The solution is to shift from manual operation to declarative orchestration. In our project, we achieved this by using CloudNativePG - a Kubernetes Operator that not only installs PostgreSQL but automates the entire lifecycle.
In traditional IT, there are runbooks: “If the storage is full, do X. If a node fails, do Y.” In a DBaaS platform, the operator takes over this logic.
Instead of giving instructions, we define the desired state: “This customer needs a PostgreSQL cluster in version 16 with three instances, synchronous replication, and 50 GB of storage.”
One of the biggest risks for DBaaS providers is security patches and minor upgrades. Manually performed, they are a prime source of errors with hundreds of instances.
CloudNativePG enables Rolling Updates:
By using the operator, each database instance is built according to the exact same pattern. There are no “special cases” or manually configured servers that become a problem during an audit or a restore attempt.

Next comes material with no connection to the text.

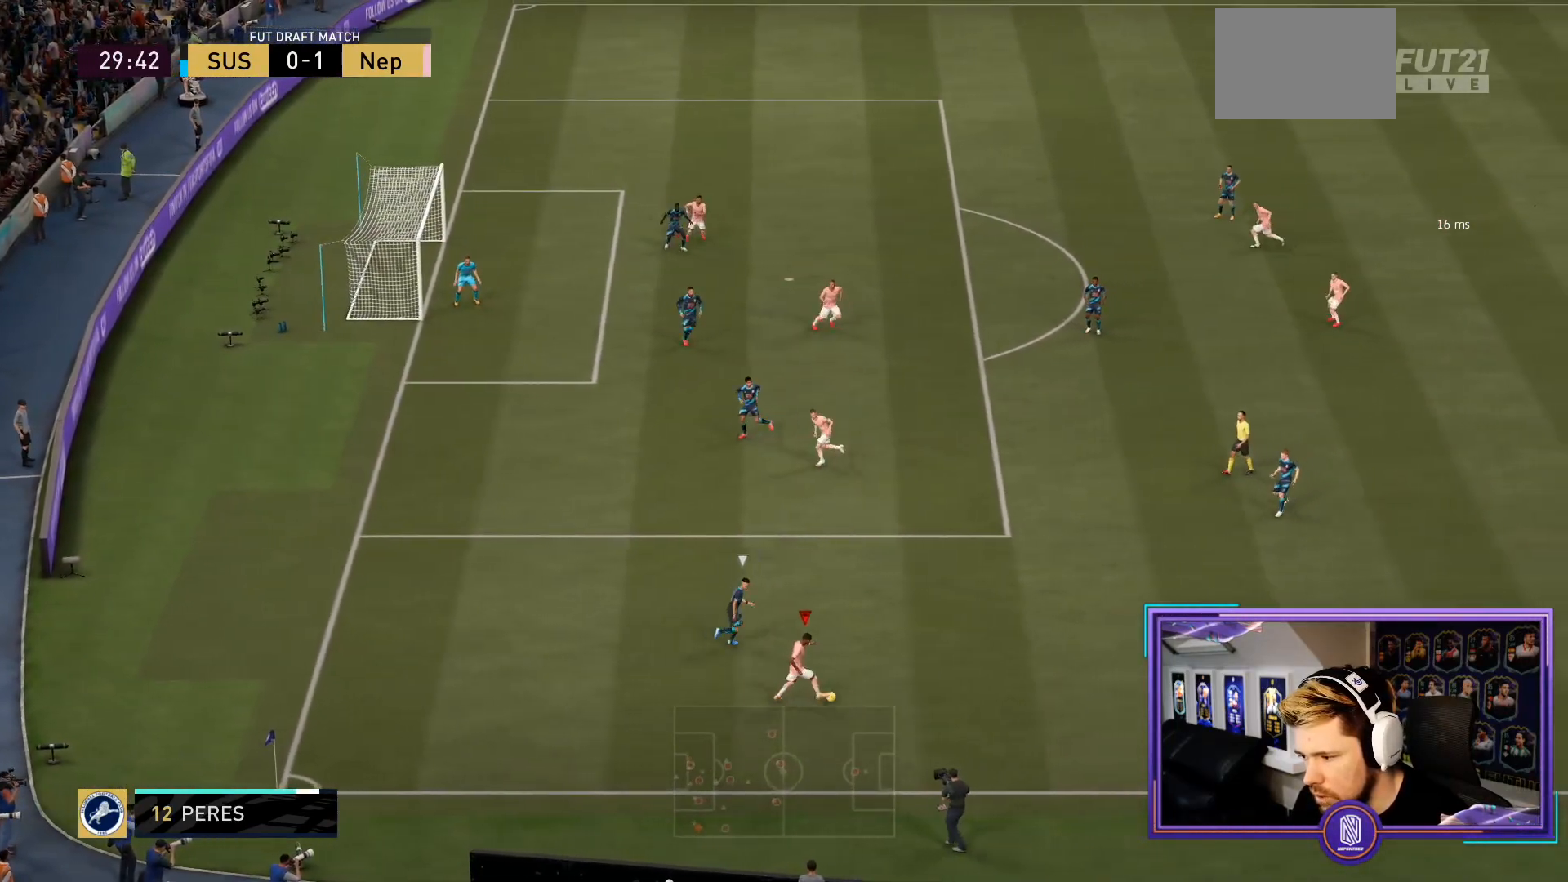
{"buttons": [], "left_stick": "center", "right_stick": "center", "events": [[233, "left_stick", "center"]]}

This standardization allows the DBaaS provider to offer complex topologies as a simple product:
CloudNativePG is more than just a tool for the DBaaS provider - it is the operational intelligence of the platform. By automating the entire lifecycle, we free engineers from repetitive tasks. This allows a small team to manage a vast fleet of databases and focus on improving the service for customers instead of plugging holes.
Why CloudNativePG and not just standard Postgres in a Container? PostgreSQL in a container is simple. PostgreSQL highly available in a container, including automatic failover, replication management, and backup integration, is extremely complex. CloudNativePG brings this logic natively and is specifically optimized for Kubernetes environments.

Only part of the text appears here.